Problem 2: BWT

Wikipedia has a sample Python implementation of the Burrows-Wheeler transform. Let’s one it up and write a one-liner:

map(last, sorted(circular_shifts(s + '\0')))

Arguably, we need more_itertools.circular_shifts (source) and more_itertools.last (source), but they are also essentially one-liners with error-prone padding and some preparation.

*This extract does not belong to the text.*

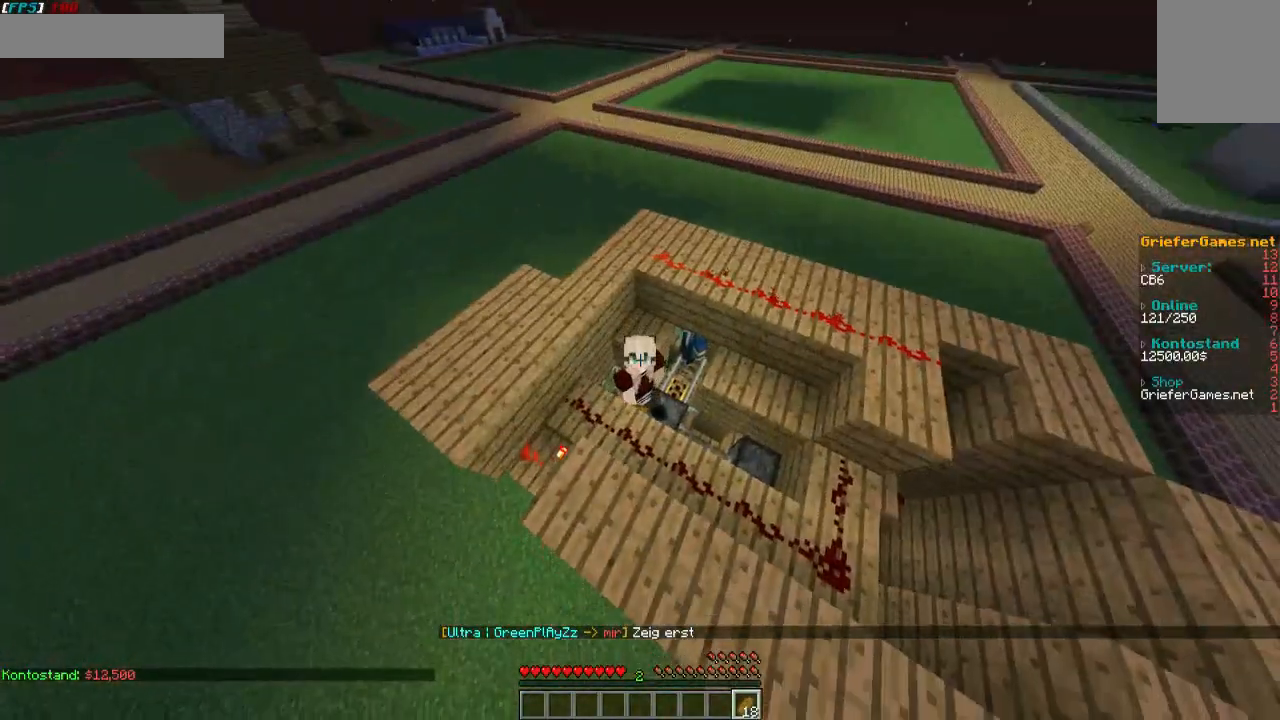
{"keys": [], "mouse": [], "events": [[34, "w", "up"]]}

This is naïve and “slow”. The alternative implementation here follows [F11], itself after [OS09], and as per the assignment uses suffix arrays. As a result it has linear time complexity.1 2 Turns out that even with all the bloat and Python involved, it is faster than the naïve variant for sequences above around 1000 elements. In addition, the memory requirements are “reasonable” (i.e. again linear) in contrast to the naïve method that requires storing all cyclic permutations at the same time for the sorting.

_images/bwt-runtime.svg

Finally, the claim in the problem statement is that BW encodings are more compressible. We verify this for random strings (and our own implementation of LZW compression!):

_images/bwt-compression.svg

Looks like I should have said “refute this”: for random strings there is no difference between compressing the original and the BWT: supposedly, they are both equally random; structured (and entertaining) text3, however, suffers noticeably from being weirdly transformed: the structures captured by the LZW algorithm are destroyed by the BW transform.4

A note on the implementation

In contrast to the codes in the other “modules” in this library, the implementation of the BWT does not focus (so much) on one-liner-ness. As such, it contains functions and even classes! The main workhorse is SABucket that, naturally, represents a “character bucket” for the suffix array construction. A hierarchy of helper classes is present in bwt.collections, while the suffix array-related functionality resides in bwt.suffix_array. Some thoughts and comments can be found throughout the source code, but they will not be expanded upon in the documentation.

Footnotes

1

The only caveat is the complexity in terms of the alphabet size, which is definitely not linear in our implementation since it requires sorting “character” buckets. Nevertheless, we are working under the paradigm that the given sequences are much longer than the alphabet size.

2

To do the inverse transformation also in linear time, we follow a recipe by [G11], which relies on being extremely clever.

3

It is left as an exercise to the reader to guess the “corpus” used. A hint can be found at the end of the discussion of Problem 3: LZW.

4

For reference, the compression level reaches 65% for the “meaningful” text. There is a slight tendency towards decreasing of the “BWT surplus” for very long sequences, which we do not explore.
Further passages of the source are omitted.